While the former decoder is compliant with WiMAX in worst case, that is, when the maximum allowed number of iteration is performed, a codeword is averagely corrected with fewer iterations: the unnecessary iterations significantly contribute to the NoC high-power consumption. In [79], two methods aimed at reducing power and increasing throughput are studied and implemented. The first one is the iteration early-stopping (ES) criterion proposed in [80], that allows to stop the decoding when all the information bits of a codeword are correct, regardless of the redundancy bits. The other is a threshold-based message stopping (MS) criterion, that reduces the traffic load on the network by avoiding injection of values which carry information about high-probability correct bits.

Various combinations of the two methods have been tried, together with different parallelisms of the 2D torus mesh. Implementation of the ES criterion requires a dedicated processing block with minimal PE modifications, while MS requires a threshold comparison block for each PE and switching to online dynamic routing. This is necessary since stopping a message invalidates the statically computed communication pattern. While the ES method guarantees an average energy per frame decoding reduction regardless of the implementation, the MS method’s results change with the size of the NoC. Since stopped messages can lead to additional errors, a performance sacrifice must be accepted: among the solutions presented in [79], with 0.3 dB BER loss, a 9-PE NoC is sufficient to support the whole WiMAX standard.

###### 5.3.3. NoC Analysis for Turbo/LDPC Decoders

In [81], an extensive analysis of performance of various NoC topologies is performed in the context of multiprocessor turbo decoders. Flexibility can be explored also in terms of types of code supported: in [82], we have consequently extended the topology analysis to LDPC codes, in order to find a suitable architecture for a dual turbo/LDPC codes. As a case of study, we focused our research on the WiMAX codes.

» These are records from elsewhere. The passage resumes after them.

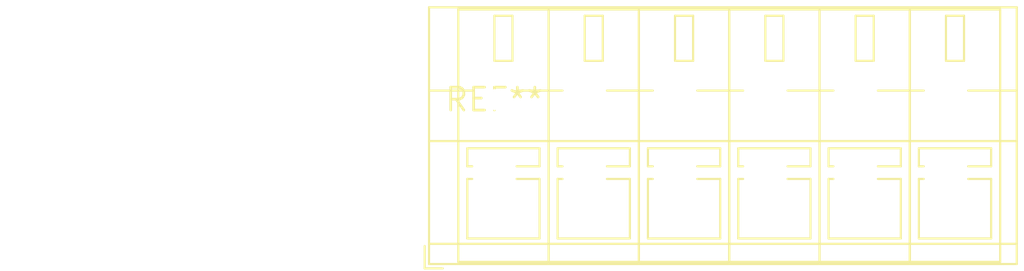
<source format=kicad_pcb>
(kicad_pcb (version 20240108) (generator pcbnew)

  (general
    (thickness 1.6)
  )

  (paper "A4")
  (layers
    (0 "F.Cu" signal)
    (31 "B.Cu" signal)
    (32 "B.Adhes" user "B.Adhesive")
    (33 "F.Adhes" user "F.Adhesive")
    (34 "B.Paste" user)
    (35 "F.Paste" user)
    (36 "B.SilkS" user "B.Silkscreen")
    (37 "F.SilkS" user "F.Silkscreen")
    (38 "B.Mask" user)
    (39 "F.Mask" user)
    (40 "Dwgs.User" user "User.Drawings")
    (41 "Cmts.User" user "User.Comments")
    (42 "Eco1.User" user "User.Eco1")
    (43 "Eco2.User" user "User.Eco2")
    (44 "Edge.Cuts" user)
    (45 "Margin" user)
    (46 "B.CrtYd" user "B.Courtyard")
    (47 "F.CrtYd" user "F.Courtyard")
    (48 "B.Fab" user)
    (49 "F.Fab" user)
    (50 "User.1" user)
    (51 "User.2" user)
    (52 "User.3" user)
    (53 "User.4" user)
    (54 "User.5" user)
    (55 "User.6" user)
    (56 "User.7" user)
    (57 "User.8" user)
    (58 "User.9" user)
  )

  (setup
    (pad_to_mask_clearance 0)
    (pcbplotparams
      (layerselection 0x00010fc_ffffffff)
      (plot_on_all_layers_selection 0x0000000_00000000)
      (disableapertmacros false)
      (usegerberextensions false)
      (usegerberattributes false)
      (usegerberadvancedattributes false)
      (creategerberjobfile false)
      (dashed_line_dash_ratio 12.000000)
      (dashed_line_gap_ratio 3.000000)
      (svgprecision 4)
      (plotframeref false)
      (viasonmask false)
      (mode 1)
      (useauxorigin false)
      (hpglpennumber 1)
      (hpglpenspeed 20)
      (hpglpendiameter 15.000000)
      (dxfpolygonmode false)
      (dxfimperialunits false)
      (dxfusepcbnewfont false)
      (psnegative false)
      (psa4output false)
      (plotreference false)
      (plotvalue false)
      (plotinvisibletext false)
      (sketchpadsonfab false)
      (subtractmaskfromsilk false)
      (outputformat 1)
      (mirror false)
      (drillshape 1)
      (scaleselection 1)
      (outputdirectory "")
    )
  )

  (net 0 "")

  (footprint "TerminalBlock_WAGO_236-406_1x06_P5.00mm_45Degree" (layer "F.Cu") (at 0 0))

)

</source>
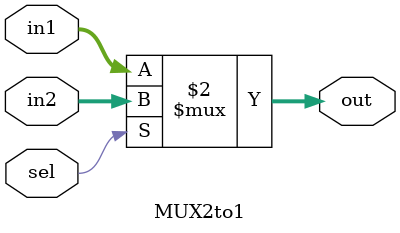
<source format=v>
`timescale 1ns/1ns
module MUX2to1(in1, in2, sel, out);
  parameter Length = 32;
  input[Length-1:0] in1;
  input[Length-1:0] in2;
  input sel;
  output[Length-1:0] out;
  assign out = (sel==1'b0) ? in1 : in2;
endmodule
</source>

The performance of a wide set of topologies (ring, spidergon, toroidal meshes, honeycomb, De Bruijn, and Kautz) has been evaluated in terms of achievable throughput and complexity, considering different parallelisms. Exploiting a modified version of the cycle-accurate simulation tool described in [81], a range of design parameters has been taken in consideration, including data injection rate, message collision management policies, routing algorithms, node addressing modes, and structure of the routing element, allowing to span from a completely adaptive architecture to a ZONoC-like precalculated routing.

The simulations revealed the Kautz topology [83] to be the best trade-off in terms of throughput and complexity between LDPC and turbo codes, with a partially adaptive router architecture and FIFO-length based routing. Two separate PEs for turbo and LDPC codes have been designed: different NoC and PE working frequencies allow to trim the message injection rate in the network. The full decoder, complete with turbo and LDPC separated PEs, has been synthesized with 90 nm CMOS technology: the decoder is compliant with both turbo and LDPC throughput requirements for all the WiMAX standard codes. Worst-case throughput results overperform the latest similar solutions as [39, 41, 61, 84], with a small area occupation and particularly low-power consumption (59 mW) in turbo mode.

#### 6. Conclusions

A complete overview of LDPC decoders, with particular emphasis on flexibility, is drawn. Various classifications are depicted, according to degree of parallelism and implementation choices, focusing on common design choices and elements for flexible LDPC decoders. An indepth view is given over the PE and interconnection part of the decoders, with comparison with the current state-of-the-art, the latest work by the authors on NoC-based decoders is briefly described.